В конце концов вечером 11 сентября мы приняли решение идти не к Стенэ, а направиться прямо в Аргону.
На следующий день план стали приводить в исполнение. Все едва тащились, поддерживая друг друга. Душа болела от одного взгляда на исхудалые и посеревшие лица наших мужественных спутниц. Одежда их, изодранная колючками кустарников, превратилась в лохмотья, они плелись гуськом, усталые и вконец изможденные.
Около полудня мы подошли к лесной вырубке, открывавшей большой простор для обозрения.
Недавно здесь произошло сражение. Землю устилали трупы. Я определил армейскую принадлежность мертвецов по синим мундирам с красными отворотами, по белым гетрам и перевязи на груди крест-накрест, сильно отличавшимся от униформы солдат прусской армии небесно-голубого цвета и белых мундиров австрийцев в остроконечных шапках.
Это были французы-добровольцы, которых, наверное, застигла неожиданно какая-нибудь колонна Клерфайта или Брауншвейга. Боже праведный! Они пали не без борьбы: возле них лежали немцы и даже пруссаки в своих кожаных киверах с цепочкой.
Подойдя поближе, я с ужасом глядел на эти горы трупов, ибо никогда не смогу привыкнуть к торжеству смерти.
Вдруг из груди у меня вырвался крик. Господин де Лоран, госпожа Келлер, ее сын, барышня Марта и моя сестра, остававшиеся под деревьями шагах в пятидесяти от того места, где я находился, стояли и смотрели на меня, не решаясь выйти на открытую поляну.
Господин Жан подбежал ко мне первым.
— В чем дело, Наталис?
Ах, как я раскаялся в своем неумении владеть собой. Я хотел увести господина Жана.
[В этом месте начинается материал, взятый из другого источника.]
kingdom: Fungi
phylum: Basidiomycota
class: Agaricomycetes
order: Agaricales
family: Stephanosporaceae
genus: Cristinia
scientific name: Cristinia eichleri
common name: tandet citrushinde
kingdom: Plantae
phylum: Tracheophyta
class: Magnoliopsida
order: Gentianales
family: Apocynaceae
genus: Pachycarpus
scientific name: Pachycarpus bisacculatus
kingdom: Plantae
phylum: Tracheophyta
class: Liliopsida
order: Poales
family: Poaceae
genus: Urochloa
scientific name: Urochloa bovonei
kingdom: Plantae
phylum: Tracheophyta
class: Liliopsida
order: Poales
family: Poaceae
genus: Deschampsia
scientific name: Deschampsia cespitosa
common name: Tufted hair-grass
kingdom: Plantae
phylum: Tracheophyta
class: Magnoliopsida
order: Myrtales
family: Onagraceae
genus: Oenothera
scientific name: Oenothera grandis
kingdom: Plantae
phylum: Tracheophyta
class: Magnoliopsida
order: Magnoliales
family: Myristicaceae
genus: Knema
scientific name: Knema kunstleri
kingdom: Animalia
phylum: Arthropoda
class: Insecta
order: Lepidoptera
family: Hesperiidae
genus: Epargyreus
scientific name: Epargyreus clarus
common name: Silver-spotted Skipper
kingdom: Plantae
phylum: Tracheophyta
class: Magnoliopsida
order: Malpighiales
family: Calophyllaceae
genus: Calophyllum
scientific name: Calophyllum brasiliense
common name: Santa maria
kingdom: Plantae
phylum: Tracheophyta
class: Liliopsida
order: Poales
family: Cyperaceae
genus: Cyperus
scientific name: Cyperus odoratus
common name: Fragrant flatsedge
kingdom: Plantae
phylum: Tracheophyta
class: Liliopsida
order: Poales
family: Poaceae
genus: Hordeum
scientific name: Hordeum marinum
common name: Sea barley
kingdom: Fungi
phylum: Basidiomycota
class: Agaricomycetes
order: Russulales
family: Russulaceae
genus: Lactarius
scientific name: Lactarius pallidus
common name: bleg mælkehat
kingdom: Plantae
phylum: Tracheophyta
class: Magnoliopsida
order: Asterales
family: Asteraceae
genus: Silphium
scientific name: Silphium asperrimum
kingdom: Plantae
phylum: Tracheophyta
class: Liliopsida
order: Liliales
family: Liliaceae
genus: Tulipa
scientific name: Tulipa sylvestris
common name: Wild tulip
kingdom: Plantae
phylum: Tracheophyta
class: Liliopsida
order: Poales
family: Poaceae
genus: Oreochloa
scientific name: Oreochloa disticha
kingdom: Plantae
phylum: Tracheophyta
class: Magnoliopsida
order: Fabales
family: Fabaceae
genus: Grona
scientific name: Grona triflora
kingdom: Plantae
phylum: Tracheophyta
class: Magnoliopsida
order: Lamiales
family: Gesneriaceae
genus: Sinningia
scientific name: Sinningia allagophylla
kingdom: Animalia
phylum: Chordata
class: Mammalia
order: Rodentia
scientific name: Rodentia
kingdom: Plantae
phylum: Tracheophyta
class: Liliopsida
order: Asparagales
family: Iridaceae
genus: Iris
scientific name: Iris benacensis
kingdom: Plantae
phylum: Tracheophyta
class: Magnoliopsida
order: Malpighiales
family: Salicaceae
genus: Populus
Но было поздно. Он в ту же минуту понял, отчего я так громко вскрикнул.
У ног моих лежало тело прусского солдата в мундире лейб-полка! Господину Жану не нужно было долго всматриваться, чтобы узнать его форму. Скрестив руки на груди и покачав головой, он произнес:
— Надо, чтобы моя мать и Марта не узнали об этом…
Но госпожа Келлер уже добрела до нас, и ей стало ясно то, что мы хотели скрыть от нее: возможно, менее суток тому назад лейб-полк проходил здесь и теперь находится где-то поблизости!
Ни разу до сих пор опасность для Жана Келлера не была столь велика! Если его поймают, то его личность будет тотчас установлена и незамедлительно последует казнь.
Что ж, следовало как можно скорее бежать из этого опасного для него места! Надо было углубиться в самую густую чащу Аргоны, куда не сможет проникнуть колонна на марше! Если бы даже нам пришлось скрываться там несколько дней, колебаться все равно не приходилось. То был наш единственный шанс к спасению.
Мы шли весь остаток дня, шли всю ночь, вернее — не шли, а тащились! Плелись мы и весь следующий день, и 13 сентября к вечеру оказались у границы знаменитого Аргонского леса, про который Дюмурье сказал: «Это французские Фермопилы[241], но я здесь буду удачливее царя Леонида!»